Please read the records below and return each line holding the string "index".

> [PROVIDED ENTRIES]:
# # # # # # #
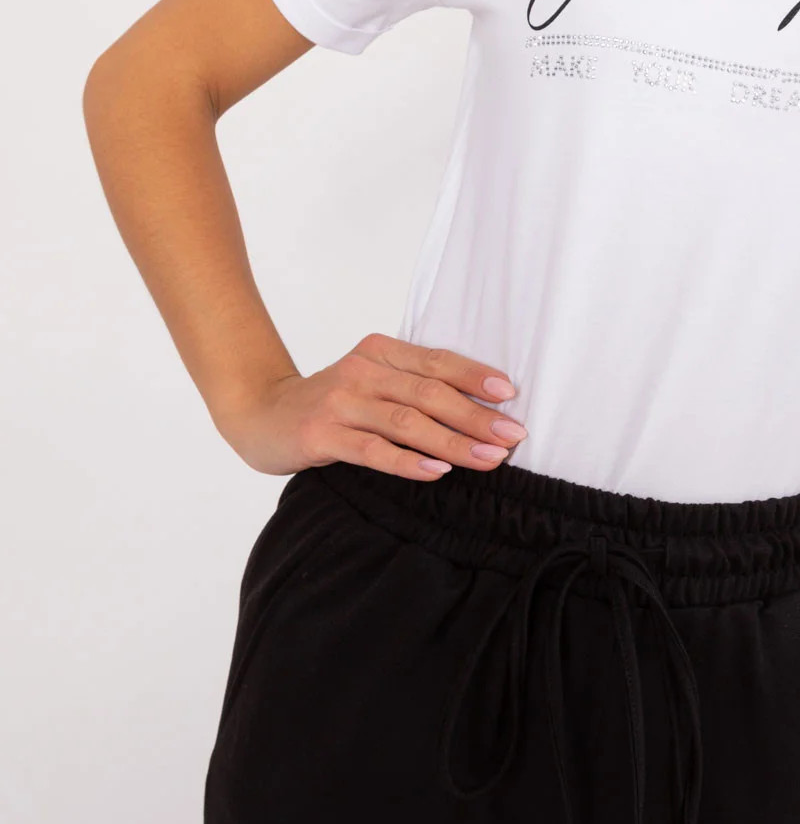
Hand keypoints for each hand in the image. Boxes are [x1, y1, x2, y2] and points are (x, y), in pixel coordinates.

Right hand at [214, 332, 527, 478]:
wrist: (261, 414)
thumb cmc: (332, 402)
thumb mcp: (372, 381)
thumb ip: (413, 385)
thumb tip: (482, 408)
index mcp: (380, 350)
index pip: (436, 362)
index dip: (475, 377)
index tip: (510, 395)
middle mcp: (362, 370)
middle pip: (428, 392)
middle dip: (475, 416)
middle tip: (512, 435)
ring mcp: (340, 402)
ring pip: (406, 422)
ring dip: (453, 442)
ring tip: (488, 459)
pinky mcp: (321, 435)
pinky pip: (372, 450)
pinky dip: (407, 462)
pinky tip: (436, 472)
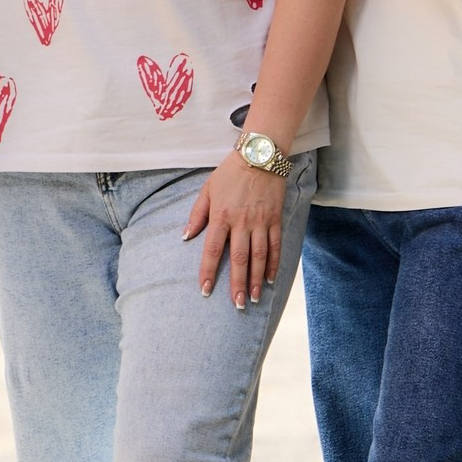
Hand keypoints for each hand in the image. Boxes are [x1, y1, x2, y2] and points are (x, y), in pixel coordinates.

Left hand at [183, 153, 286, 308]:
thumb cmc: (230, 173)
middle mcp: (241, 222)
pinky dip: (274, 264)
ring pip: (259, 256)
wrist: (259, 155)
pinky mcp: (275, 219)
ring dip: (255, 279)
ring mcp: (261, 221)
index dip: (208, 271)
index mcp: (221, 215)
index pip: (212, 249)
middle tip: (236, 305)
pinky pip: (276, 245)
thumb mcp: (207, 189)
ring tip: (253, 299)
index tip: (205, 290)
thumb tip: (186, 237)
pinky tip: (269, 280)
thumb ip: (197, 214)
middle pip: (239, 258)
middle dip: (237, 284)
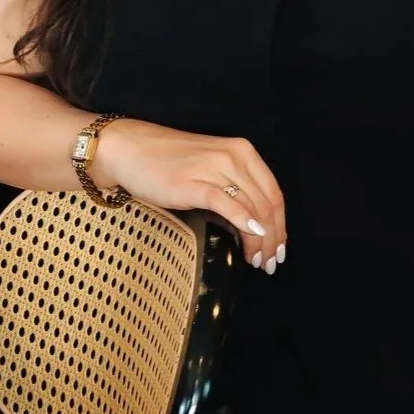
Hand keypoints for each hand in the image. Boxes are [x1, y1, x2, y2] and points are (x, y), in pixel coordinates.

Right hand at [89, 118, 286, 271]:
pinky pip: (228, 205)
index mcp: (242, 151)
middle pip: (267, 204)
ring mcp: (215, 169)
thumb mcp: (211, 169)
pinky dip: (245, 224)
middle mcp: (234, 156)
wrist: (132, 149)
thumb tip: (255, 227)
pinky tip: (250, 239)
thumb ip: (234, 190)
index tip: (278, 249)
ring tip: (257, 262)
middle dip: (273, 239)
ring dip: (260, 240)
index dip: (281, 225)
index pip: (274, 193)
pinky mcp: (196, 184)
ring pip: (252, 209)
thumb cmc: (170, 161)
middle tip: (269, 263)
# # # # # # #
> [ANSWER TO THIS EXERCISE]:
index mcp: (380, 350)
index pip: (436, 362)
index dip: (475, 377)
index tip: (510, 395)
index dip: (208, 271)
index mcp: (221, 215)
index pip: (212, 249)
index tip: (205, 290)
index mcp: (242, 151)
index tip: (278, 249)
index dip: (281, 225)
index pip: (274, 193)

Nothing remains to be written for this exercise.